# What the exercise asks:
After locating the line that contains "Longest match of 0" in the following entries, reproduce it and each later line exactly, including the last.

»»

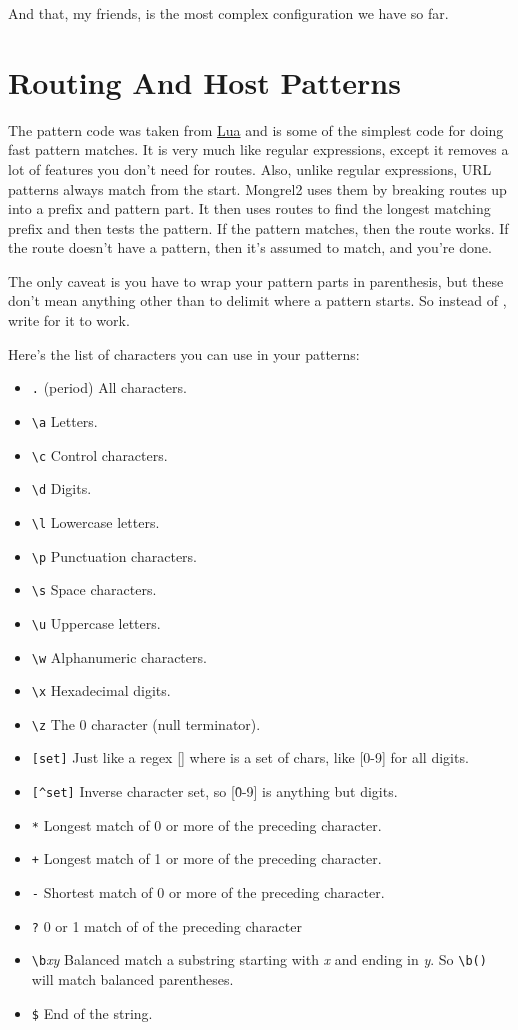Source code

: And that, my friends, is the most complex configuration we have so far.


\section{Routing And Host Patterns}

The pattern code was taken from \href{http://www.lua.org/}{Lua} and is some of
the simplest code for doing fast pattern matches.  It is very much like regular
expressions, except it removes a lot of features you don't need for routes.
Also, unlike regular expressions, URL patterns always match from the start.
Mongrel2 uses them by breaking routes up into a prefix and pattern part.  It
then uses routes to find the longest matching prefix and then tests the
pattern.  If the pattern matches, then the route works.  If the route doesn't
have a pattern, then it's assumed to match, and you're done.

The only caveat is you have to wrap your pattern parts in parenthesis, but these don't mean anything
other than to delimit where a pattern starts.  So instead of , write 
for it to work.

Here's the list of characters you can use in your patterns:

\begin{itemize}
\item \verb|.| (period) All characters.
\item \verb|\a| Letters.
\item \verb|\c| Control characters.
\item \verb|\d| Digits.
\item \verb|\l| Lowercase letters.
\item \verb|\p| Punctuation characters.
\item \verb|\s| Space characters.
\item \verb|\u| Uppercase letters.
\item \verb|\w| Alphanumeric characters.
\item \verb|\x| Hexadecimal digits.
\item \verb|\z| The 0 character (null terminator).
\item \verb|[set]| Just like a regex [] where is a set of chars, like [0-9] for all digits.
\item \verb|[^set]| Inverse character set, so [\^0-9] is anything but digits.
\item \verb|*| Longest match of 0 or more of the preceding character.
\item \verb|+| Longest match of 1 or more of the preceding character.
\item \verb|-| Shortest match of 0 or more of the preceding character.
\item \verb|?| 0 or 1 match of of the preceding character
\item \verb|\b|\emph{xy} Balanced match a substring starting with \emph{x}
  and ending in \emph{y}.  So \verb|\b()| will match balanced parentheses.
\item \verb|$| End of the string.
\end{itemize}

««

# Solution to this exercise:
\item \verb|*| Longest match of 0 or more of the preceding character.
\item \verb|+| Longest match of 1 or more of the preceding character.
\item \verb|-| Shortest match of 0 or more of the preceding character.
\item \verb|?| 0 or 1 match of of the preceding character
\item \verb|\b|\emph{xy} Balanced match a substring starting with \emph{x}
  and ending in \emph{y}.  So \verb|\b()| will match balanced parentheses.
\item \verb|$| End of the string.
\end{itemize}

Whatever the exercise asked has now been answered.